**Given data**
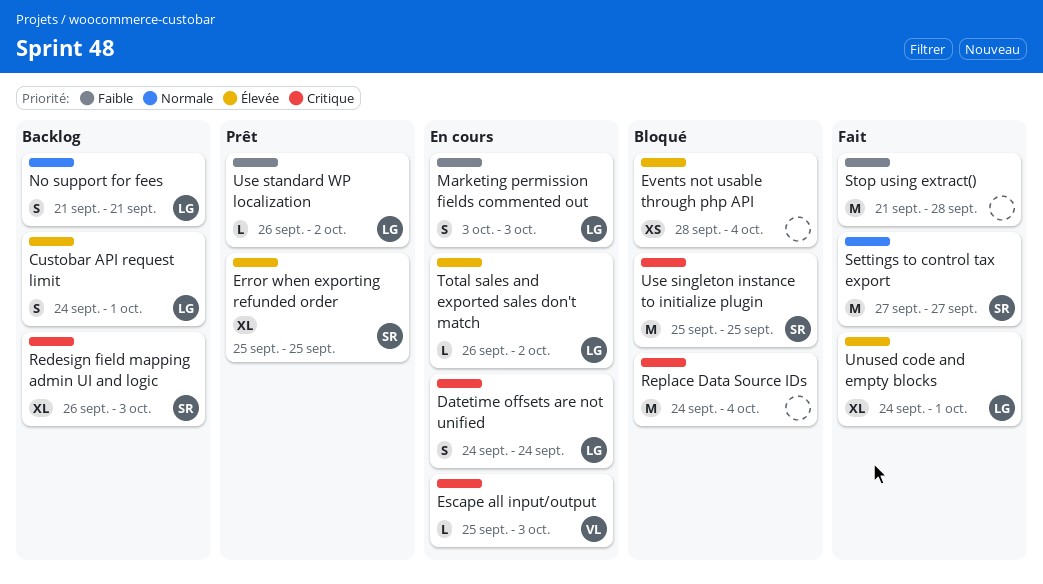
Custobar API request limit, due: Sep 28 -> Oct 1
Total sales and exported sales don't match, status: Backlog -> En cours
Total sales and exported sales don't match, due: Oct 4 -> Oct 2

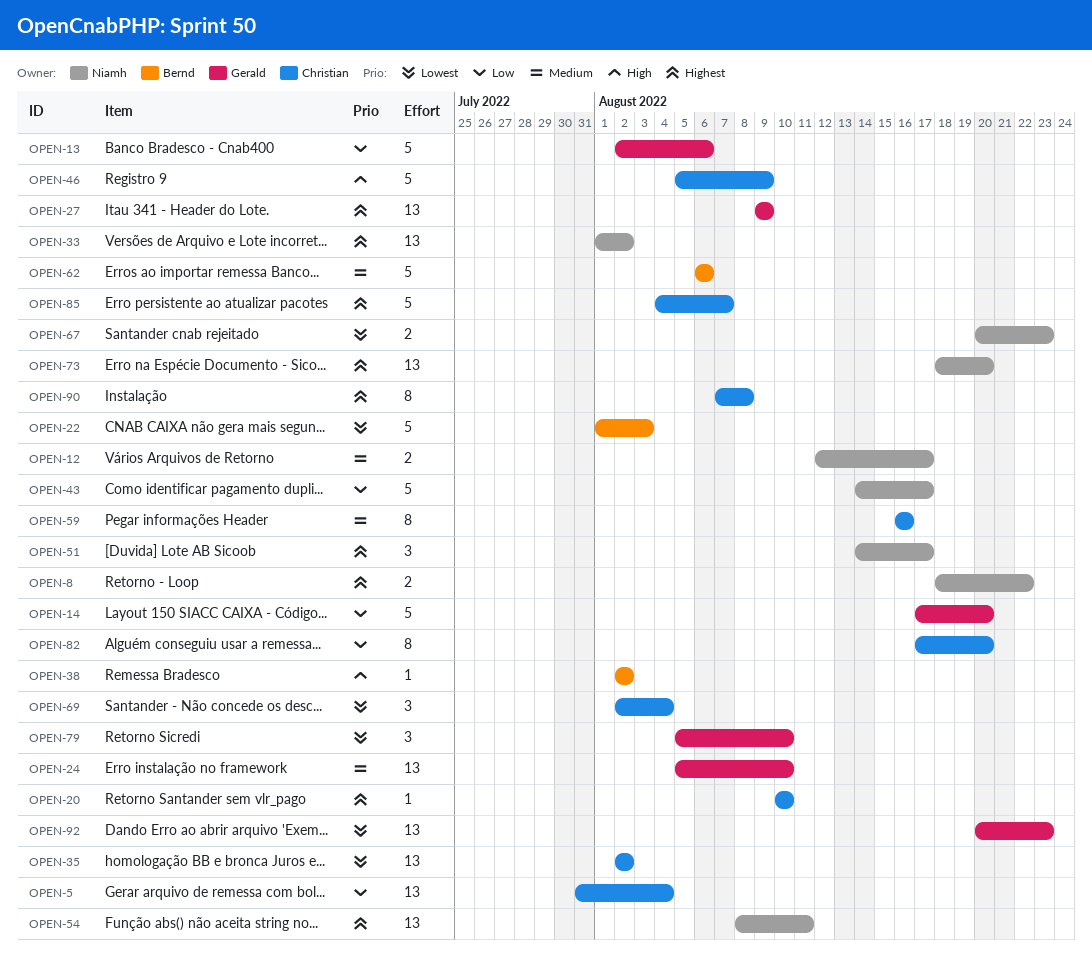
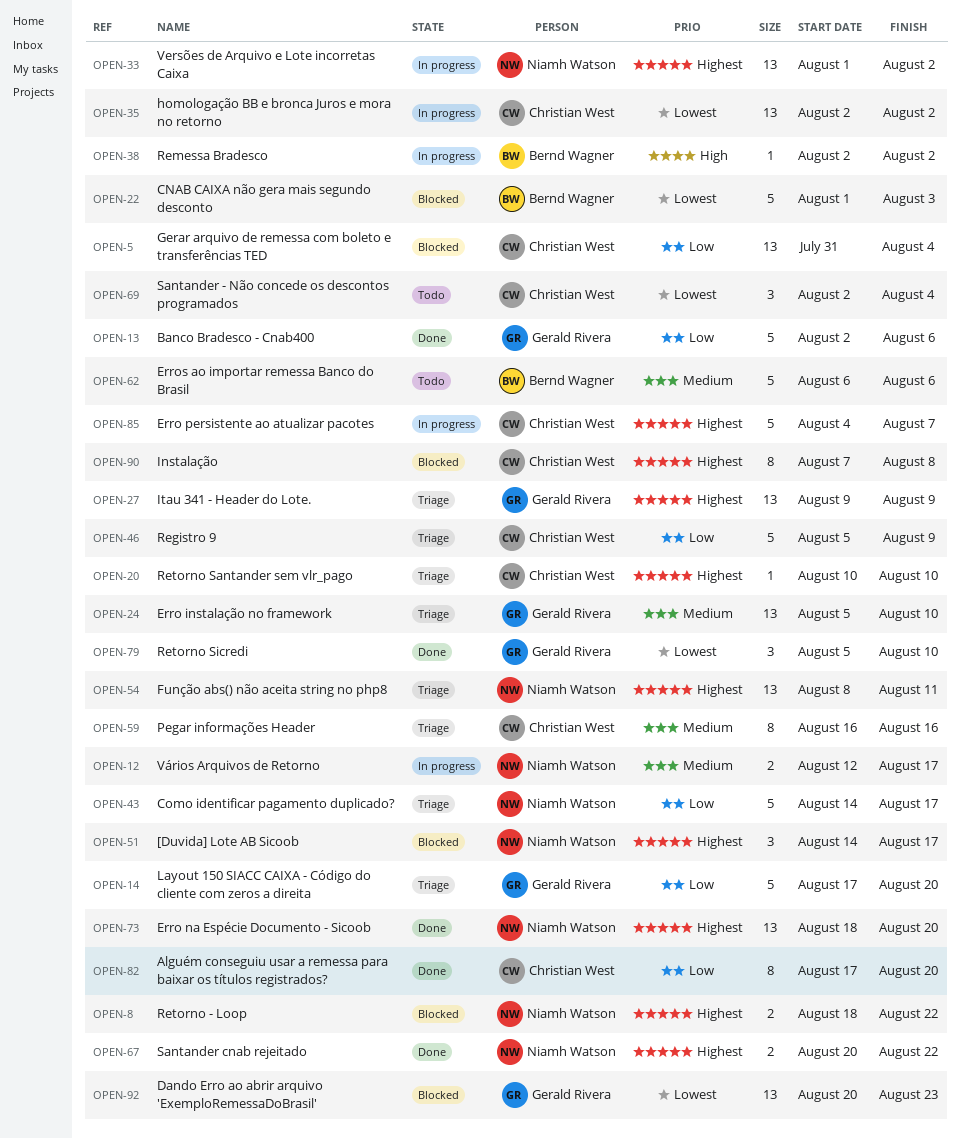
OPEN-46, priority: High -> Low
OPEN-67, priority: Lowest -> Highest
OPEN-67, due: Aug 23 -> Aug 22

**Exercise details**
Report the number of lines in the listing that contain the word "OPEN". No other words are permitted.

**Result below**
3